■ REQUIREMENTS
• A. Answer these from the TiDB Cloud article:
(i) On what service is TiDB Cloud deployed, and what does it use as underlying storage?
(ii) What average latency is io2 Block Express designed to deliver for 16 KiB I/O operations?
(iii) What does the post use as an example environment to show how TiDB Cloud uses Amazon EBS detailed performance statistics?
• B. Duplicate the passage of the TiDB Cloud article between "PingCAP is a" and "for high-performance applications.", inclusive.
• C. Go on with the TiDB Cloud article, starting after its last sentence.

■ QUOTED TEXT
<<<<
PingCAP increased TiDB Cloud stability using Amazon EBS detailed performance statistics

PingCAP is a global company focused on developing distributed, high-performance, and auto scaling relational databases. Its flagship product, TiDB, is a popular open source databases, and TiDB Cloud, a fully managed Database-as-a-Service (DBaaS) based on TiDB, delivers horizontal scalability, strong consistency, and high availability for high-performance applications.

Many PingCAP customers run highly latency-sensitive workloads such as financial or payment systems using TiDB Cloud. To provide high performance, TiDB Cloud is deployed on Amazon Elastic Kubernetes Service (Amazon EKS) using Amazon Elastic Block Store (Amazon EBS) as the underlying storage. Amazon EBS provides high performance block storage, and its top performing EBS volume type, io2 Block Express, is designed to deliver an average latency under 500 microseconds for 16 KiB I/O operations. When compared to Amazon EBS General Purpose gp3 volumes, io2 Block Express also offers significantly lower outlier latency by reducing I/O operations exceeding 800 ms by more than ten times. To provide consistent high performance, PingCAP finds it essential to monitor real-time performance at the different layers of the application stack, including storage, to quickly react to any incidents that may disrupt the application.

In this post, we use an open source TiDB deployment environment as an example to demonstrate how TiDB Cloud uses Amazon EBS detailed performance statistics to enhance Amazon EBS monitoring capabilities. System administritors and database administrators can refer this post to set up their own monitoring system to monitor Amazon EBS performance for deeper insights, helping to increase system stability and business continuity.
>>>>
■ DATASET RECORDS
<<<<
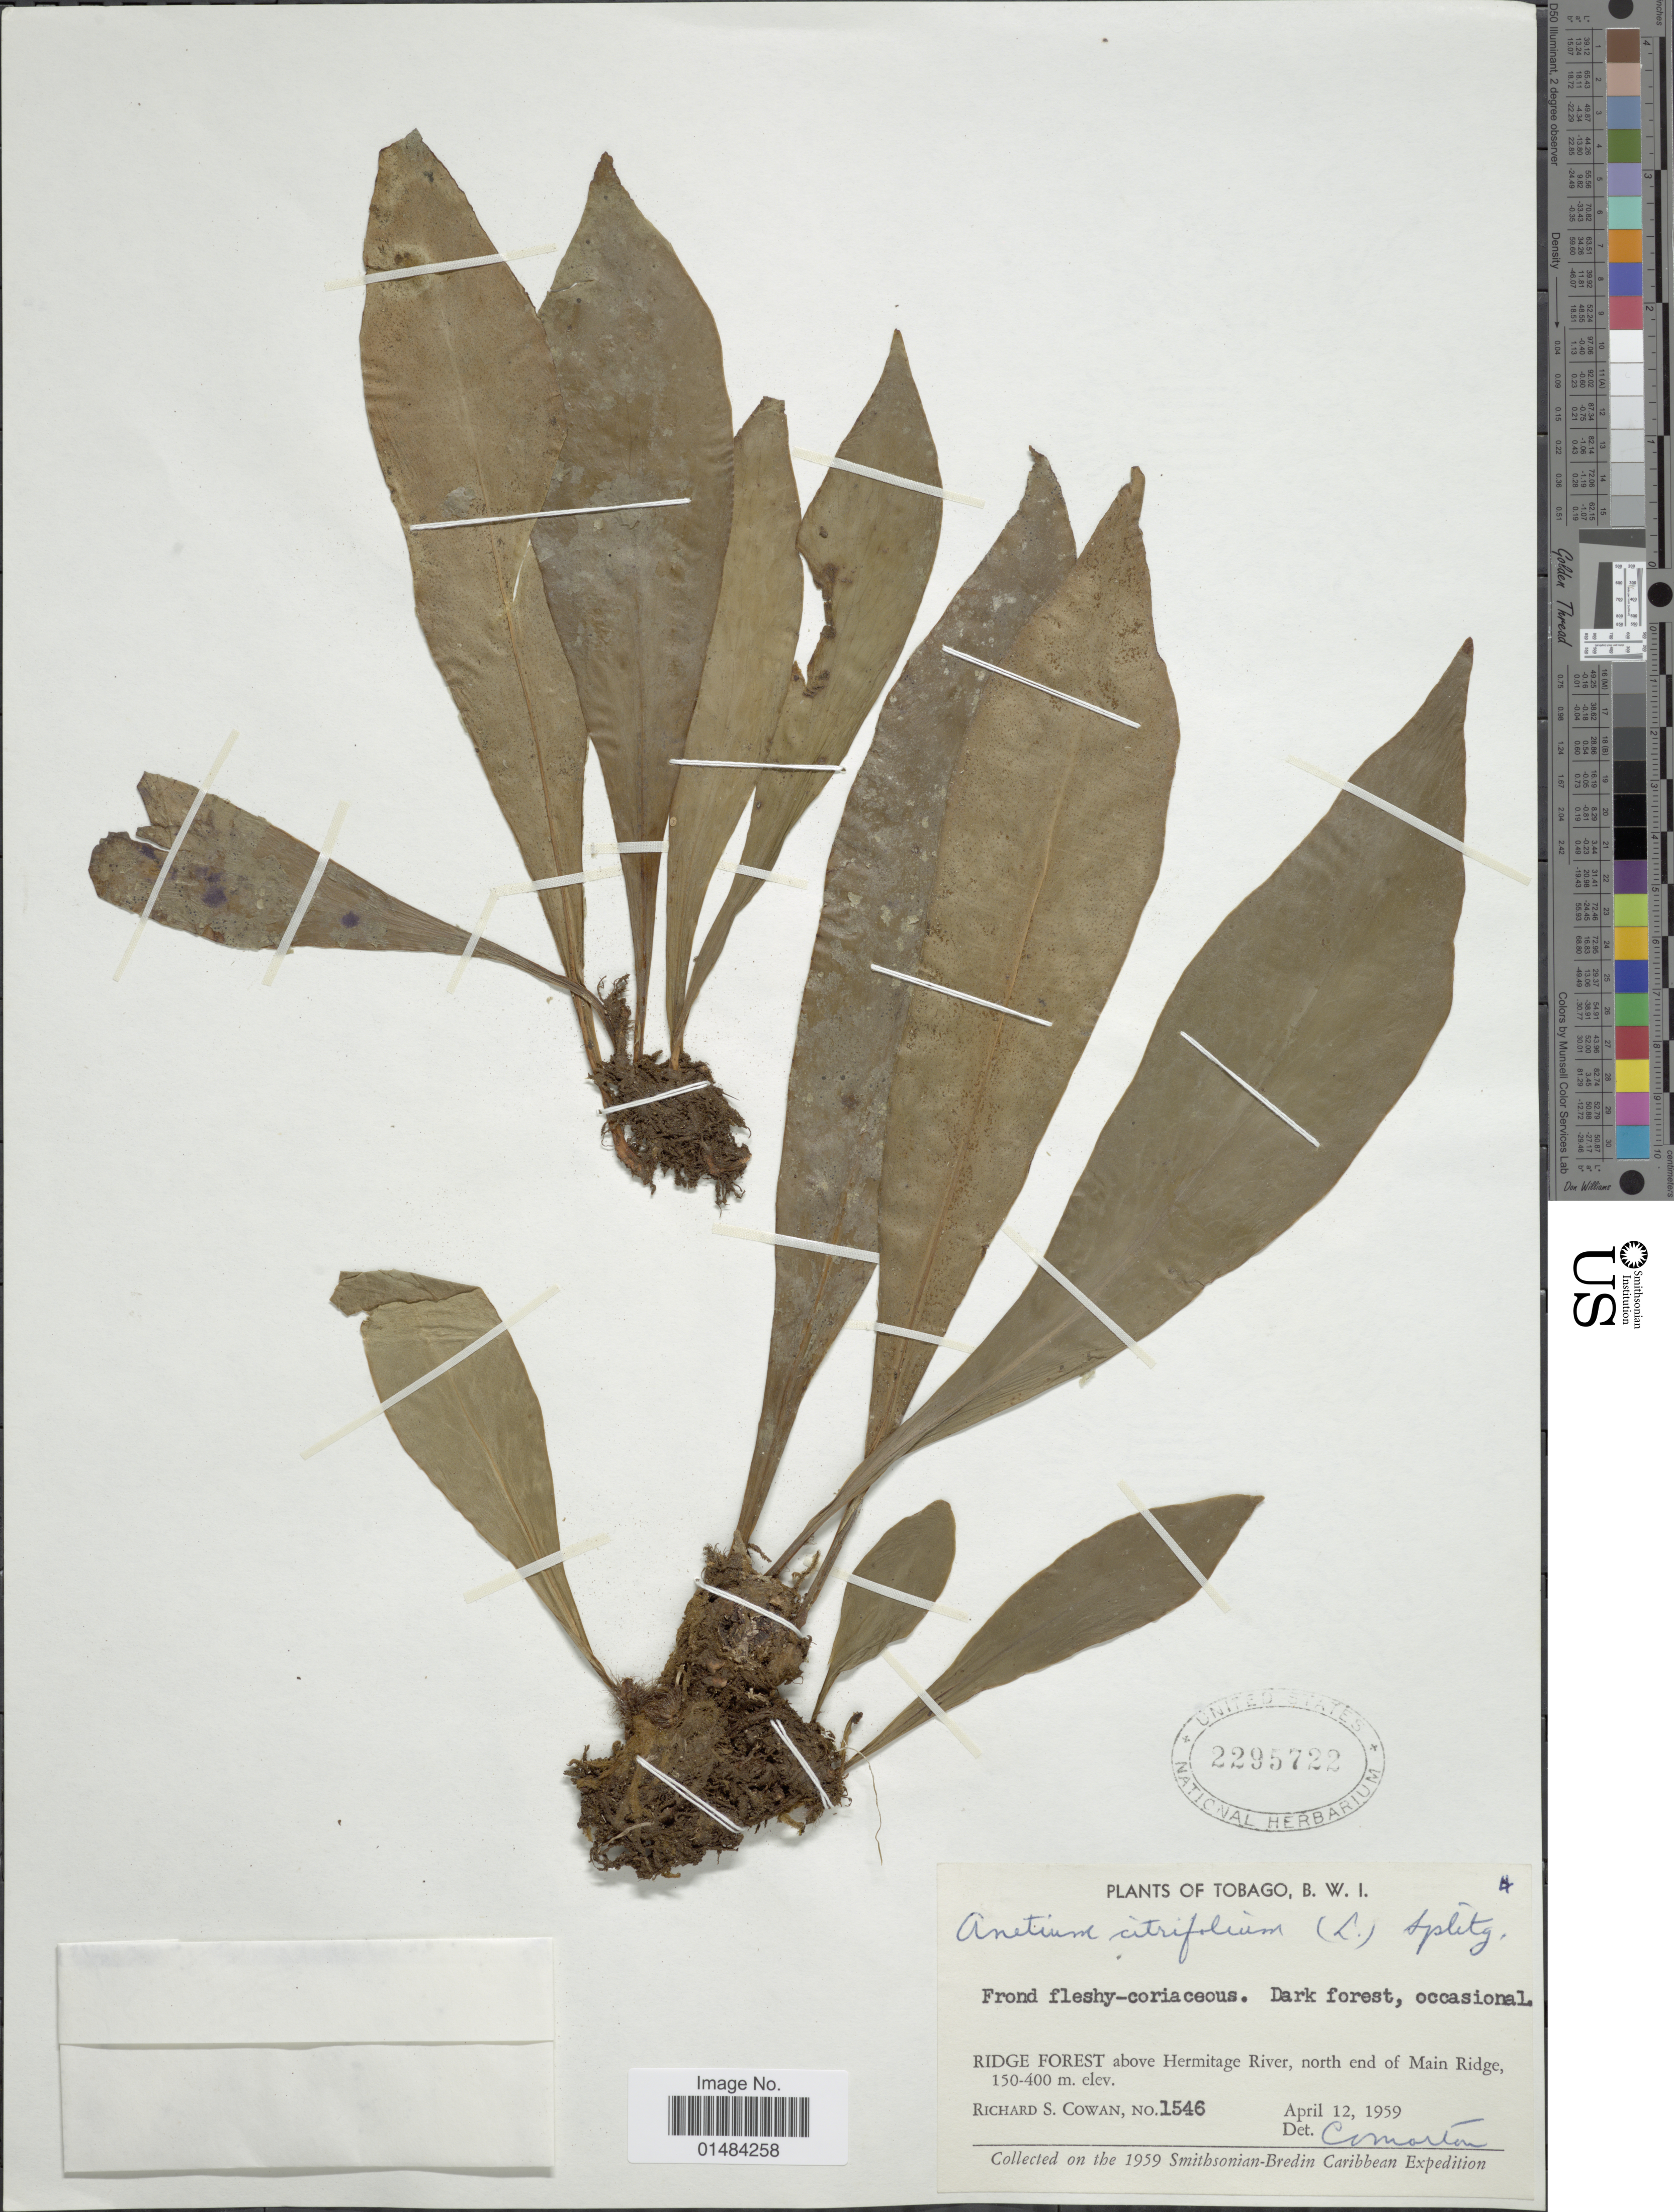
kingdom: Plantae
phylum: Tracheophyta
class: Polypodiopsida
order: Polypodiales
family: Pteridaceae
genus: Anetium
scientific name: Anetium citrifolium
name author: (L.) Splitg.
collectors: R. S. Cowan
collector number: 1546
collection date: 1959-04-12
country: Trinidad and Tobago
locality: Tobago, B. W. I. Ridge Forest above Hermitage River, north end of Main Ridge.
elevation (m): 150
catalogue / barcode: US 2295722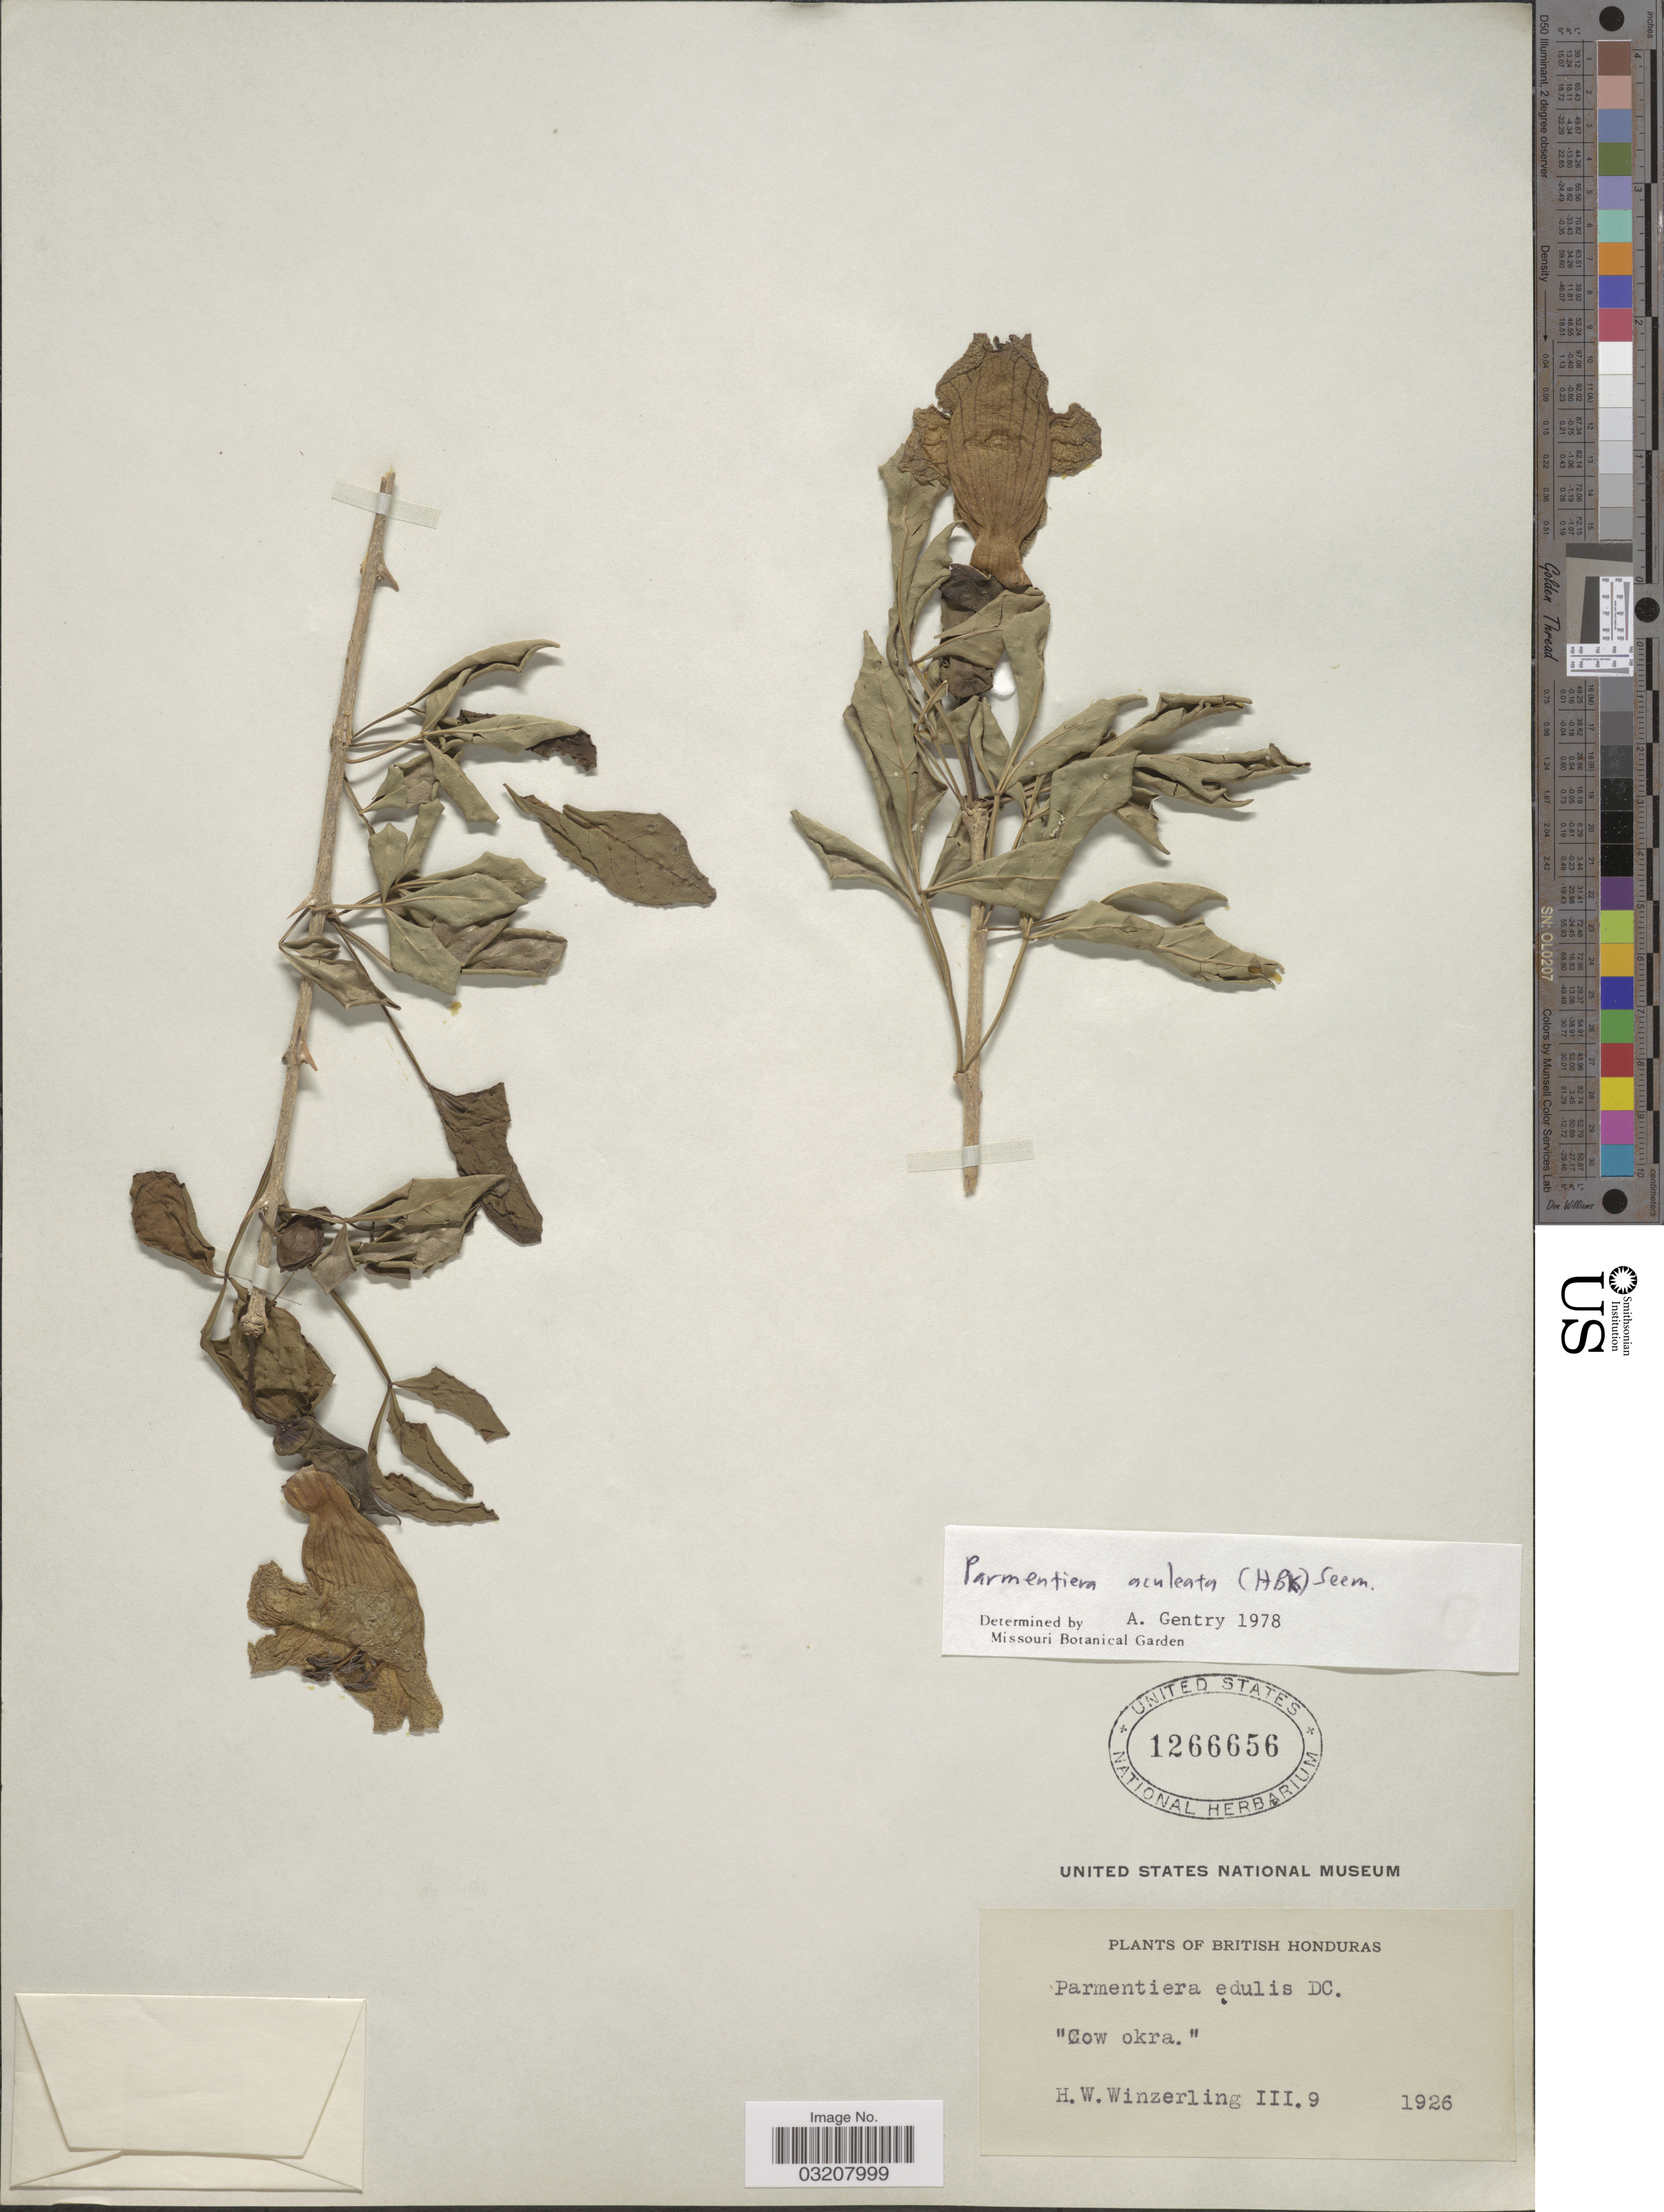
>>>>
■ PER-TASK ANSWERS
• A.
(i) Amazon Elastic Kubernetes Service (Amazon EKS), with Amazon Elastic Block Store (Amazon EBS) as the underlying storage.
(ii) Under 500 microseconds.
(iii) An open source TiDB deployment environment.

• B.
PingCAP is a global company focused on developing distributed, high-performance, and auto scaling relational databases. Its flagship product, TiDB, is a popular open source databases, and TiDB Cloud, a fully managed Database-as-a-Service (DBaaS) based on TiDB, delivers horizontal scalability, strong consistency, and high availability for high-performance applications.

• C.
Solution overview

A TiDB cluster can be impacted due to slight fluctuations in the performance of read and write operations on an EBS volume. Before the launch of the Amazon EBS detailed performance statistics, we could only capture the average I/O latency through the previously available monitoring tools. They did not give us visibility into the latency outliers that only a small number of I/O experienced, because this became hidden among the other thousands of I/O that were performing within expectations. Therefore, when all of these I/O were averaged over the period, the volume performance was reported as normal, and we couldn’t attribute the increased latency on the TiDB cluster to these outliers and take the right corrective measures to reduce the impact.

Amazon EBS provides real-time, high-resolution I/O performance statistics for volumes attached to Nitro-based Amazon Elastic Compute Cloud (Amazon EC2) instances through the NMVe Log interface. You can collect these statistics at a granularity of down to 1 second, which also include latency histograms that show the spread of I/O latency. Using these metrics, PingCAP was able to monitor volume performance at a more granular level. From the latency histograms, we captured the p99 I/O latency, which allowed us to trigger a failover whenever we saw these high outlier latencies impacting the performance of the leader partition in the TiDB cluster, as shown in the following figure.

Figure 1: Monitoring detailed EBS performance metrics on EKS

Usually, customers may already have their own OS monitoring systems, such as node_exporter from Prometheus project. However, Amazon EBS detailed performance statistics have several advantages:

As mentioned previously, they provide I/O latency histogram statistics, which can be used to identify a single I/O with high latency compared.
They provide IOPS and throughput exceeded metrics at both the Amazon EC2 and Amazon EBS level while OS monitoring tools aren’t aware of this. We can use these metrics to identify when an instance or a volume is hitting its performance limits and quickly distinguish where the performance bottleneck lies.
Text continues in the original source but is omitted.